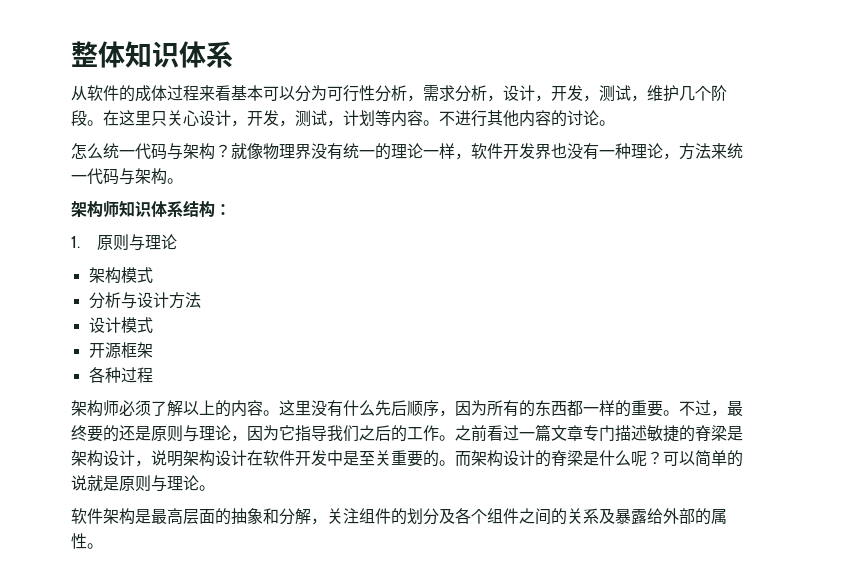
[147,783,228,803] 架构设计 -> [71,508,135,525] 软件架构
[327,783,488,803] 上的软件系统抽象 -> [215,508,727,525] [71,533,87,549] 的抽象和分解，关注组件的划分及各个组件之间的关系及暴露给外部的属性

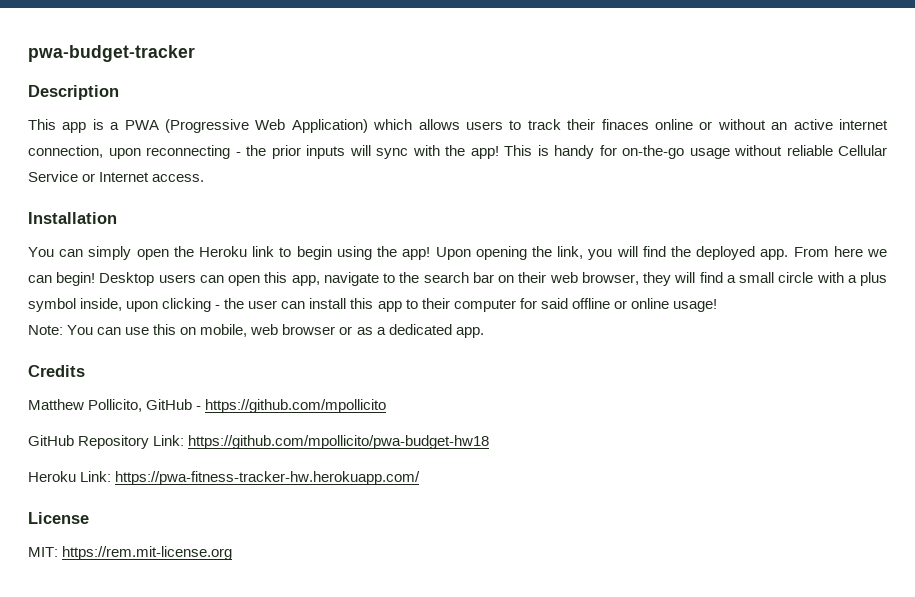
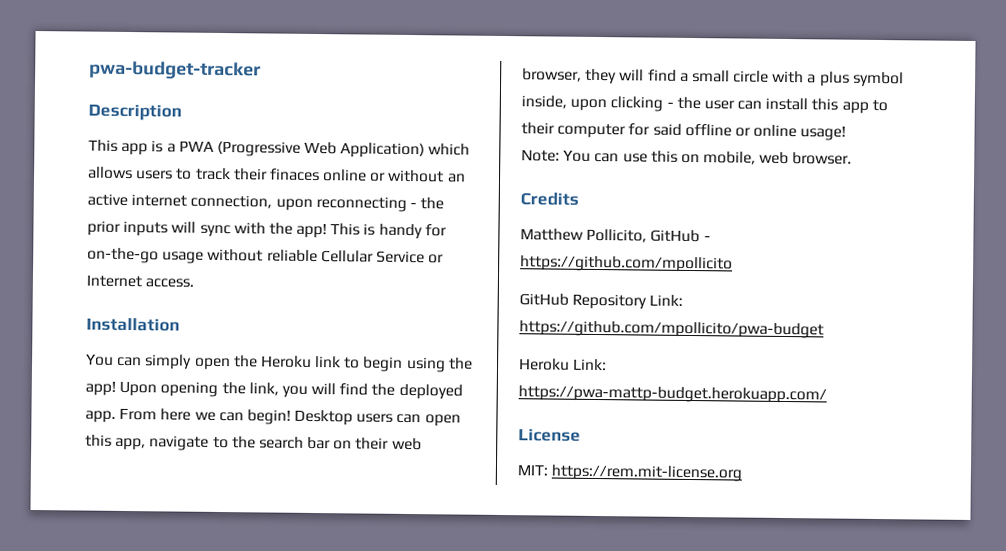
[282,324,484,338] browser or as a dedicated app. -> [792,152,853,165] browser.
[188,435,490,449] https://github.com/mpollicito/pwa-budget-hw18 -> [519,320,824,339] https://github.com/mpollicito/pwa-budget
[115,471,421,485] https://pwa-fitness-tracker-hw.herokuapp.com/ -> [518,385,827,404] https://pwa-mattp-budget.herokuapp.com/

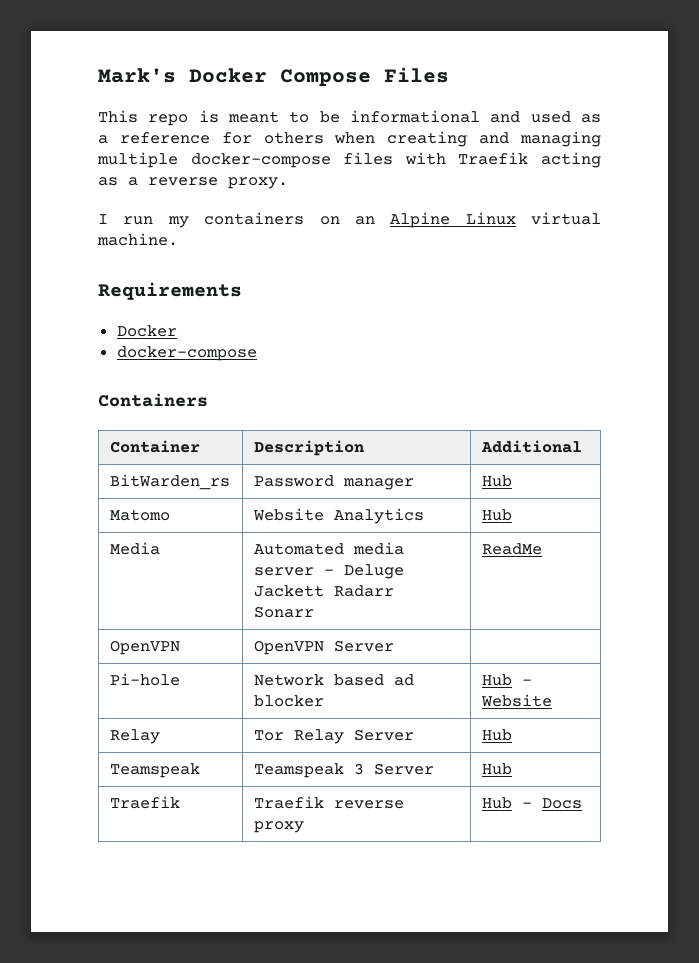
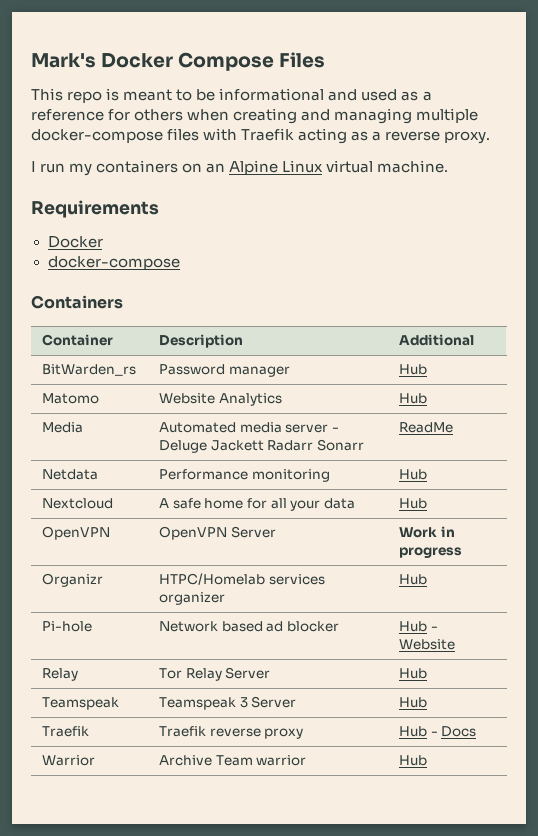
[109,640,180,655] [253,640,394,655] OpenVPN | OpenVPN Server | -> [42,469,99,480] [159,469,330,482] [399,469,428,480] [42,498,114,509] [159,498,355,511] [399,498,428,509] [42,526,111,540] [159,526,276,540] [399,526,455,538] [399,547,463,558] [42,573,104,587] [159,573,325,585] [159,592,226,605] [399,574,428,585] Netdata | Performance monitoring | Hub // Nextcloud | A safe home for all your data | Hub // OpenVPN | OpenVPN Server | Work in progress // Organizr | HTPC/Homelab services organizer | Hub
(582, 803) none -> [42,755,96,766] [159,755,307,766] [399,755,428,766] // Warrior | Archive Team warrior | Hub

────

**Goal of the exercise**:
Return exactly the lines above from the line that has "-> [519,320,824,339] https://github.com/mpollicito/pwa-budget" through the line that has "-> [518,385,827,404] https://pwa-mattp-budget.herokuapp.com/", inclusive, and nothing else.

**Response box**:
[188,435,490,449] https://github.com/mpollicito/pwa-budget-hw18 -> [519,320,824,339] https://github.com/mpollicito/pwa-budget
[115,471,421,485] https://pwa-fitness-tracker-hw.herokuapp.com/ -> [518,385,827,404] https://pwa-mattp-budget.herokuapp.com/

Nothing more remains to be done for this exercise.